Yesterday I was at my local Target buying a large bag of Purina
dog chow for my loyal pet, Sheriff, the Wonder Dog and was in the
checkout line when woman behind me asked if I had a dog.
What did she think I had, an elephant? So since I'm
retired and have little to do, on impulse I told her that no, I didn't
have a dog, I was starting the Purina Diet again.
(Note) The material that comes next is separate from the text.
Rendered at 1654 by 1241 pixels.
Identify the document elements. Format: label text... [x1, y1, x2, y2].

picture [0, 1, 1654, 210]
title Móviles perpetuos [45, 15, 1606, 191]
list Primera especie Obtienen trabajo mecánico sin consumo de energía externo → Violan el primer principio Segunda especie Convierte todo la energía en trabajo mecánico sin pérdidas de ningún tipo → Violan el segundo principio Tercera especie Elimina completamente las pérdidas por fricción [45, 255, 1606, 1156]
I added that I
probably shouldn't, because I ended up in the hospital last time, but
that I'd lost 50 pounds before I awakened in an intensive care ward with
tubes coming out of most of my orifices and IVs in both arms.
I told her that it was essentially a perfect diet and
that the way that it works is to load your pants pockets with Purina
nuggets and simply eat one or two every time you feel hungry. The food
is nutritionally complete so it works well and I was going to try it
again.
(I have to mention here that practically everyone in
line was now enthralled with my story.)
Horrified, she asked if I ended up in intensive care
because the dog food poisoned me. I told her no, I stepped off a curb
to sniff an Irish Setter's ass and a car hit us both.
I thought the guy behind her was going to have a heart
attack he was laughing so hard.
Target won't let me shop there anymore.
Better watch what you ask retired people. They have all
the time in the world to think of crazy things to say.